── Data supplied ──

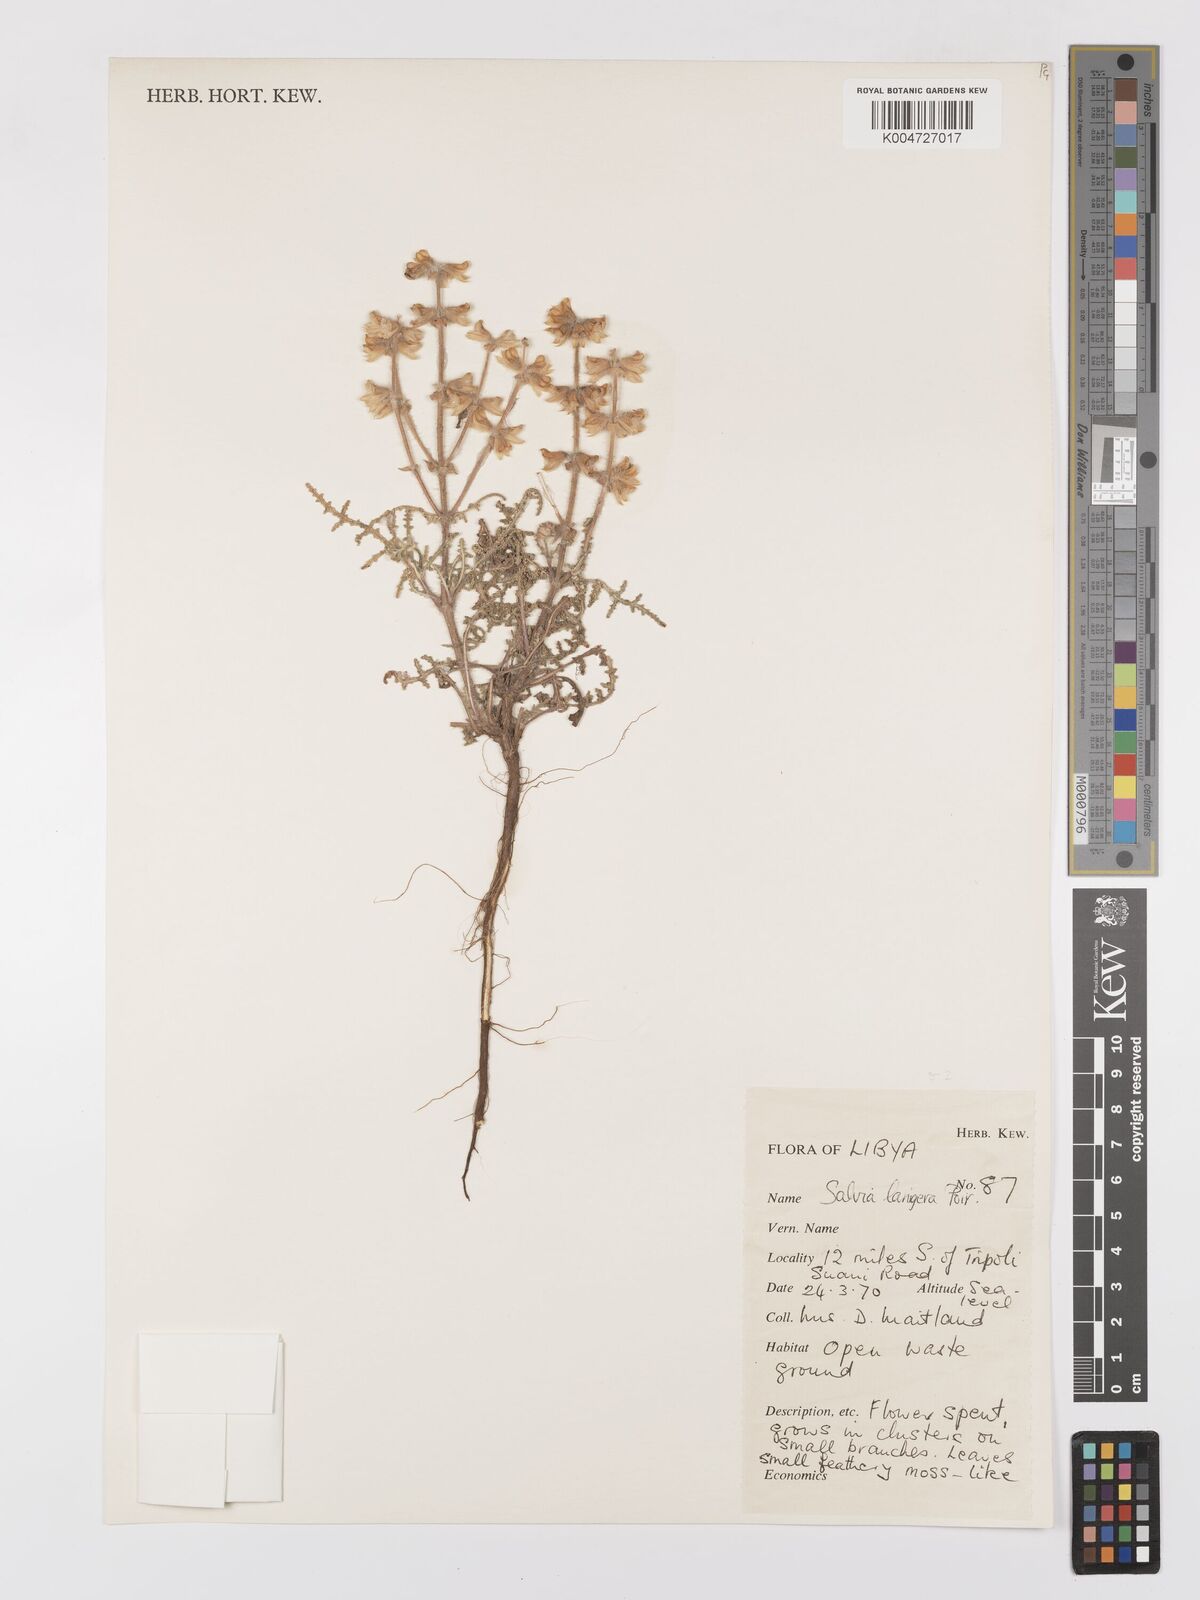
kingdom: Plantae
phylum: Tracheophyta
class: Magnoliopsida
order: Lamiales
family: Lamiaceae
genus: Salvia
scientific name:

───

▸ Written instruction
Copy the classification lines from every row above word for word, leaving out the pictures.

▸ Correct response
kingdom: Plantae
phylum: Tracheophyta
class: Magnoliopsida
order: Lamiales
family: Lamiaceae
genus: Salvia
scientific name:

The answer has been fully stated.